■ **To do**:
From the material below, return exactly the lines starting at the one that holds "130 163 1088" and ending at the one that holds "668 276 9.24". Pictures stay out of the answer.

■ **Record extracts**:

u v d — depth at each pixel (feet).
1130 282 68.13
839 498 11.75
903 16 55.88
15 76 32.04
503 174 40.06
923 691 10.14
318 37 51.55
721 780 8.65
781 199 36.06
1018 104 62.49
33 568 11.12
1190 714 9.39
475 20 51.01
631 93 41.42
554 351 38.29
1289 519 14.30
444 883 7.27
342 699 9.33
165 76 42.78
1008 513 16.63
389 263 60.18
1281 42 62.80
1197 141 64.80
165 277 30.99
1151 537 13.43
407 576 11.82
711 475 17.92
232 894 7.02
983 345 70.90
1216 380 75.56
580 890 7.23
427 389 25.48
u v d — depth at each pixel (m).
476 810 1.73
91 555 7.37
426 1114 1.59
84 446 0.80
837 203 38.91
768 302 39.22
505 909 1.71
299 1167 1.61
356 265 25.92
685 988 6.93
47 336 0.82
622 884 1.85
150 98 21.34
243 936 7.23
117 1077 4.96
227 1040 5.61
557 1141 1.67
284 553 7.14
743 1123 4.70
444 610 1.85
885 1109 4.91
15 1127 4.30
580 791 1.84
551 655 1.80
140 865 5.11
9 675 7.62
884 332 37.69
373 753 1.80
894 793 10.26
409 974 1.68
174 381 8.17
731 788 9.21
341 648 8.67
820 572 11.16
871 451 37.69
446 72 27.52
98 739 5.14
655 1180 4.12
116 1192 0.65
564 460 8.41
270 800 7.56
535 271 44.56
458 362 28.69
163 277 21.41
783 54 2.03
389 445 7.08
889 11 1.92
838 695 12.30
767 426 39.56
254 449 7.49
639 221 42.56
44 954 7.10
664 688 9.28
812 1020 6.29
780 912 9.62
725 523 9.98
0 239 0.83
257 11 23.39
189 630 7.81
---
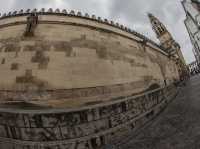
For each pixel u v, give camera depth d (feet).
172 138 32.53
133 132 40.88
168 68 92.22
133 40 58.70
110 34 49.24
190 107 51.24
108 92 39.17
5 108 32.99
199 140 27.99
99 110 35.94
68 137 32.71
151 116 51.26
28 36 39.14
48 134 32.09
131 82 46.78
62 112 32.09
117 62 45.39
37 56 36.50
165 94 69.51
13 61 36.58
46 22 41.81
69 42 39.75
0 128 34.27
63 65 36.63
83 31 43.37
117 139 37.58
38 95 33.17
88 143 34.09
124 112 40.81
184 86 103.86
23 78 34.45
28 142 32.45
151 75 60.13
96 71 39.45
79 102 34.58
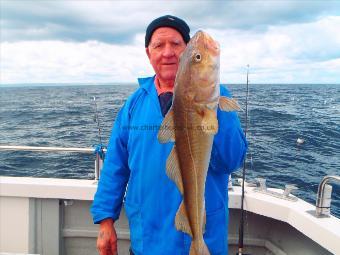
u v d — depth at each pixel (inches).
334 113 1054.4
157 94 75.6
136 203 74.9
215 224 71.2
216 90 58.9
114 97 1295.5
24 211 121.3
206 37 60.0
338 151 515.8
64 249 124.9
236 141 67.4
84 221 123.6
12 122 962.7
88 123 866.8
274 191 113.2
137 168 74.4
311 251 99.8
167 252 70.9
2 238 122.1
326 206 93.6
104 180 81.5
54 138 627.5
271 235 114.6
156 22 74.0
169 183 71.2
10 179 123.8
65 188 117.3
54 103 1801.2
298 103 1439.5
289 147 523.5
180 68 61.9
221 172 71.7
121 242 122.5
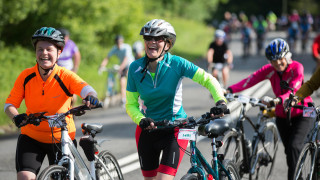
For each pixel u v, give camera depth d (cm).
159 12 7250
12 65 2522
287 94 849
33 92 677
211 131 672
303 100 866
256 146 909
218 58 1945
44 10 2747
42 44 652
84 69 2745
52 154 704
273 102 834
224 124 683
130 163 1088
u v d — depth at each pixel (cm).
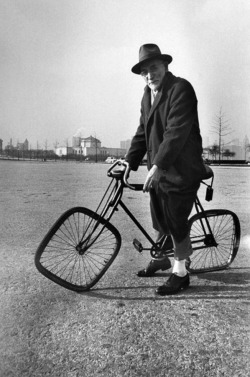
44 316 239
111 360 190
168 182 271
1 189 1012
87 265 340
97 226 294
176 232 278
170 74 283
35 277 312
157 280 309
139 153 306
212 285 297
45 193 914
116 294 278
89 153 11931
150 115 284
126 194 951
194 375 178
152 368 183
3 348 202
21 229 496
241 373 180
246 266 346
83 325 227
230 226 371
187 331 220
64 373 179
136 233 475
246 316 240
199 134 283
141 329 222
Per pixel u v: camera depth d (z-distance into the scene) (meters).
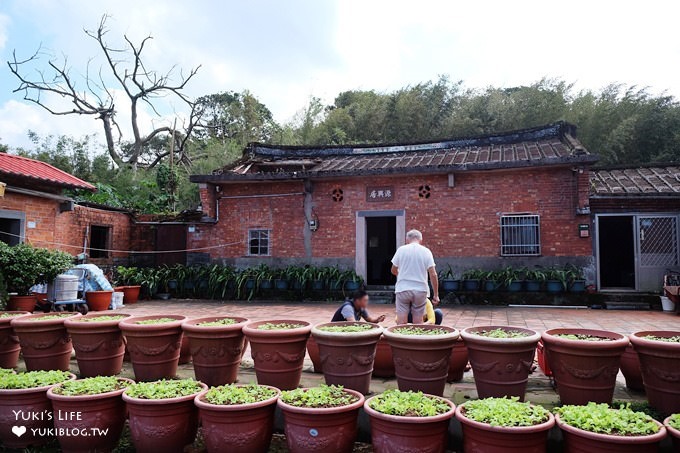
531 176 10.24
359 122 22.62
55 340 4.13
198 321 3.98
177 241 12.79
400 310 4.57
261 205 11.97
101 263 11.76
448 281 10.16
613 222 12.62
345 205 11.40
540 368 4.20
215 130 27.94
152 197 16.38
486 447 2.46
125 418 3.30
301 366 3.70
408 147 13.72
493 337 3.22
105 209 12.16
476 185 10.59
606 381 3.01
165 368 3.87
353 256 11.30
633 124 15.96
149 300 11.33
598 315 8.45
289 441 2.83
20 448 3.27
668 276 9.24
...
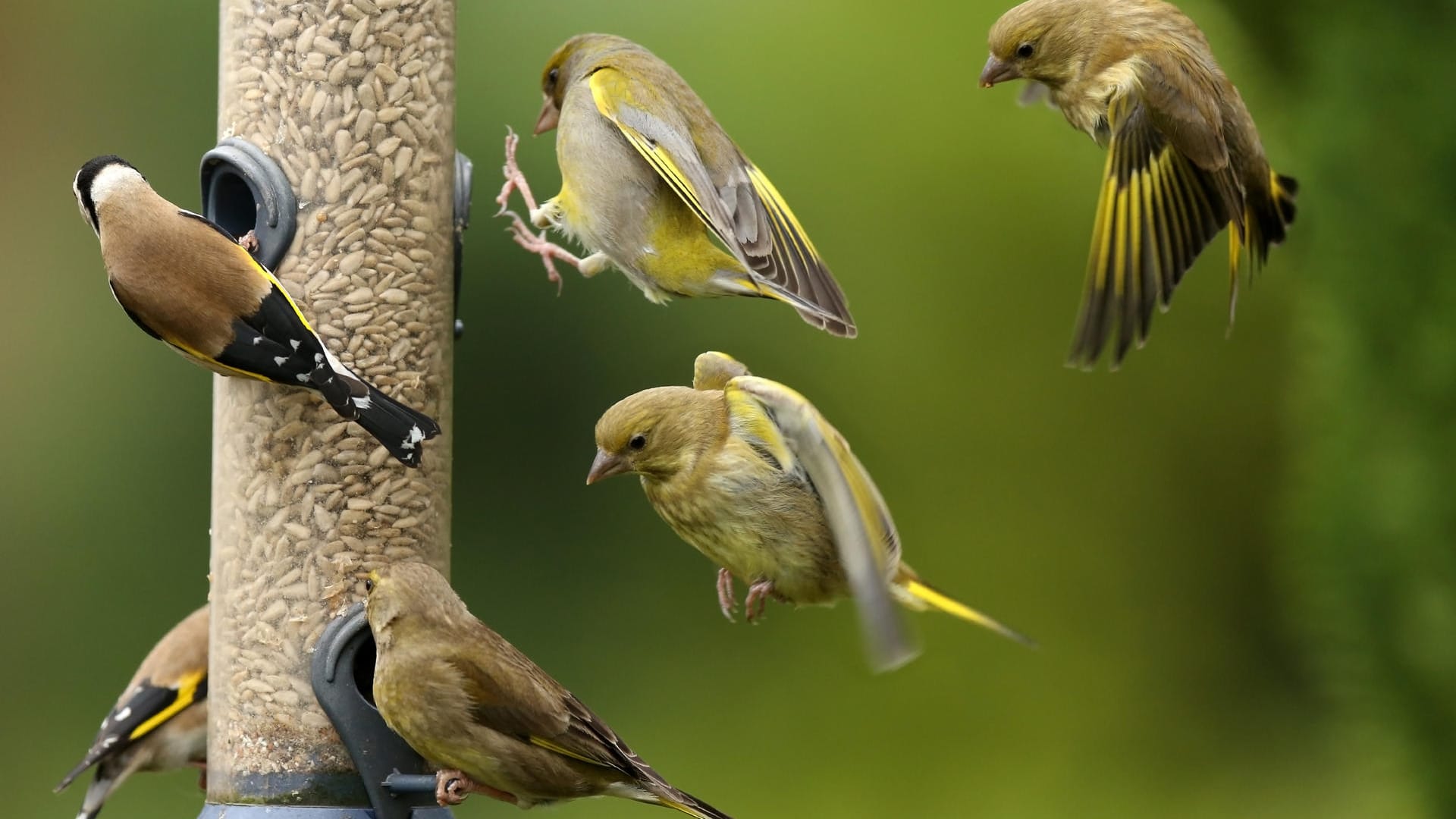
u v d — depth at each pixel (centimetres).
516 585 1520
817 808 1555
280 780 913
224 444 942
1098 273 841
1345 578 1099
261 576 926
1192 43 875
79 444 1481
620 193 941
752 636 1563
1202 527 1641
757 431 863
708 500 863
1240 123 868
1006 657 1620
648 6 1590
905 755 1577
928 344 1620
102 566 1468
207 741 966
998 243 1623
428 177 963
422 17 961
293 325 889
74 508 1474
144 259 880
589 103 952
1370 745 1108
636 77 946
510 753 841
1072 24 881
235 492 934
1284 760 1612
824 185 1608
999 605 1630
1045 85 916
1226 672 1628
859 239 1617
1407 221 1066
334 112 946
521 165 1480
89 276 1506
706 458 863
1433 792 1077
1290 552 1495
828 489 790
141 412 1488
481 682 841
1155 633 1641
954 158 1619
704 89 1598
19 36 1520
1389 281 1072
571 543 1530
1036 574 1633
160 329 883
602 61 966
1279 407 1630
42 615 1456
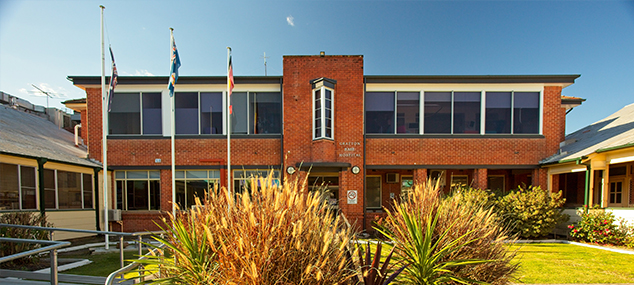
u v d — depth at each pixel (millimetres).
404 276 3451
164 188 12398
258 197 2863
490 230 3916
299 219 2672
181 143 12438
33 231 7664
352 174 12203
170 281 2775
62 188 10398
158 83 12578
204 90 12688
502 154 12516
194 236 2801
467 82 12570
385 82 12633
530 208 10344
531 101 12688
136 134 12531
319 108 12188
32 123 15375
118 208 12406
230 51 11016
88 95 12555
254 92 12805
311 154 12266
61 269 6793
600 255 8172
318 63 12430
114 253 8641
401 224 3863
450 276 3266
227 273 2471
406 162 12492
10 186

■ **Answer to this task**:
130 163 1088
u v d — depth at each pixel (cm).
44 316 239
111 360 190
168 182 271
1 189 1012
87 265 340
97 226 294
176 232 278
170 74 283
35 277 312
157 280 309
139 153 306
212 285 297
45 193 914
116 294 278
89 153 11931
150 115 284
126 194 951
194 375 178
152 368 183
3 348 202
21 229 496
241 373 180
246 266 346
83 325 227
230 226 371
187 331 220
64 373 179
136 233 475
246 316 240
199 134 283
141 329 222
Per pixel u v: camera depth d (z-distance into the scene) (meters).
531 176 10.24
359 122 22.62
55 340 4.13
198 321 3.98
177 241 12.79
400 310 4.57
261 205 11.97
101 263 11.76
448 281 10.16
613 222 12.62
345 205 11.40
540 368 4.20
215 130 27.94
152 197 16.38
486 447 2.46
125 418 3.30
301 366 3.70
408 147 13.72
493 337 3.22
105 209 12.16
476 185 10.59
606 381 3.01
165 368 3.87
353 256 11.30
633 124 15.96
149 300 11.33
598 315 8.45
289 441 2.83
20 448 3.27
668 276 9.24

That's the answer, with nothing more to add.